Classification

nanotune replaces the experimenter’s decision making by binary classifiers predicting either quality of a measurement or charge stage found in charge diagrams. Due to a large variety of regimes and noise types not reproduced by synthetic models, it uses hand-labelled experimental measurements to train them. Given the difficulty of collecting and labelling these datasets, binary classifiers, which are less data hungry than neural networks, are used.

Classifier

nanotune’s Classifier class emulates binary classifiers implemented in scikit-learn. One can choose among the following classifiers at initialization:

  • SVC

  • LogisticRegression

  • MLPClassifier

  • GaussianProcessClassifier

  • DecisionTreeClassifier

  • RandomForestClassifier

  • AdaBoostClassifier

  • GaussianNB

  • QuadraticDiscriminantAnalysis

  • KNeighborsClassifier.

The Classifier wraps some of the methods found in sklearn, such as splitting data into train and test sets, and implements these tailored to data measured with QCoDeS. Its methods allow to prepare data loaded from QCoDeS datasets, i.e. by loading it into a nanotune dataset, traces are scaled using previously measured normalization constants. Training data is selected at random from the available dataset so that both labels appear equally often. Principle components can also be calculated and used for classification.

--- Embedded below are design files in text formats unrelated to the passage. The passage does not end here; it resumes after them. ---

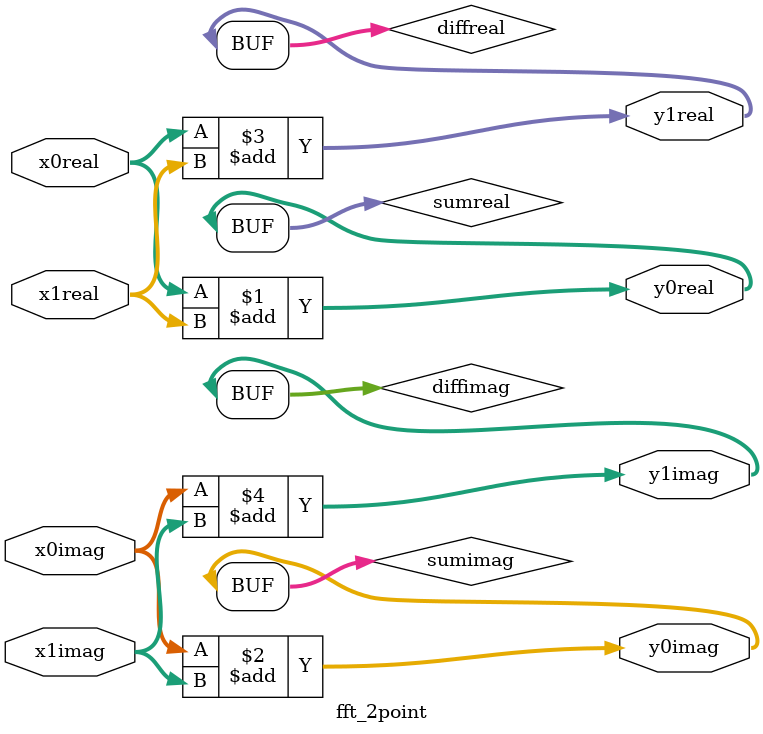
<source format=v>
`timescale 1ns/1ps

module fft_2point(

    input wire signed [15:0] x0real, x0imag,
    input wire signed [15:0] x1imag, x1real,
    output wire signed [15:0] y0imag, y0real,
    output wire signed [15:0] y1imag, y1real
    
);

wire signed [15:0] sumreal, sumimag, diffreal, diffimag;

assign sumreal = x0real + x1real;
assign sumimag = x0imag + x1imag;

assign diffreal = x0real + x1real;
assign diffimag = x0imag + x1imag;

assign y0real = sumreal;
assign y0imag = sumimag;
assign y1real = diffreal;
assign y1imag = diffimag;    
endmodule
</source>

Synthetic vs experimental data

The issue with using synthetic data to train machine learning classifiers to predict the charge state is that models often fail to capture the large variety of regimes. The model implemented in nanotune for example, is able to produce diagrams as those below.

capasd capadd

These diagram show ideal regime without noise. Beside the capacitance model, datasets based on other models have been used as well. One of them is the QFlow-lite dataset. A difference between nanotune’s synthetic data is that QFlow-lite data provides double dot diagrams showing triple points instead of the honey comb structure. Additionally, it is also able to reproduce a transition between single and double dot regime. To potentially improve classification accuracy, noise models can be added to synthetic data, however it has been shown that it does not increase classification accuracy (Darulova et al. 2021).

In contrast, experimental data can look similar, yet different. A diagram can contain more than one valid regime and various noise types. A double dot does not always look like a honeycomb structure and does not always show only triple points. Below a few examples of both single and double dots.

sd1 sd2

Experimental single dots.

In general, this charge state can be reproduced by models fairly well. But these examples show that experimental data will always have some noise and maybe regions with poor regimes.

dd1 dd4

Experimental double dot diagrams showing that a double dot does not always look the same, and especially, does not necessarily look similar to modelled data. Note that as these diagrams were taken by measuring direct current through the device, not all charge transitions are visible. Some of them, mainly in the lower left corner, are below the noise floor.

dd2 dd3 Experimental double dot diagrams with multiple regimes within the same image.

This variation is the reason why nanotune segments charge diagrams into sub-regions for classification. Each sub-region is classified separately.

Labelling

When using labelled experimental data, the labelling process brings another challenge with it. Not only is the process time consuming, but the regime might not be clear-cut. In fact, each labeller might label diagrams differently, inducing a bias which may confuse the classifier. A strategy could be sample a few examples, based on which a set of rules are fixed. A few relevant questions to answer before starting to label are the following. Most of the also apply other data such as pinch off curves.

  • When is a regime good?

  • Does readout related noise can make a regime bad?

  • Which regime does a single to double dot transition belong to? E.g. when single dot lines start to wiggly and the system is in a transition to a double dot.

  • Do we want to classify quality at all? QFlow-lite foe example uses different labels than nanotune. Here, the classifier decides between single, double and no dot.

  • How are multi-regime diagrams labelled?

To help answer these questions, one could think about what the subsequent tuning requires. Does it have to locate triple points? Or does it need to find the single electron regime? Can we deal with noise later on? A different end goal may require different labels.

Below are three examples of data which may pose some labelling difficulties and could be used to decide on a set of “labelling rules”.

noise1 noise2 noise3

Labelling tool

nanotune has a simple tool trying to alleviate the pain of labelling, called the LabellingTool. From experience, having a window displaying each measurements and buttons to click for each label, makes the whole procedure faster and more reliable. The selected labels are saved to metadata of the QCoDeS dataset. Below a screenshot of this window, an example notebook of how to launch it can be found in Examples.

screenshot of nanotune's labelling tool

Fig. 18 Screenshot of nanotune’s labelling tool.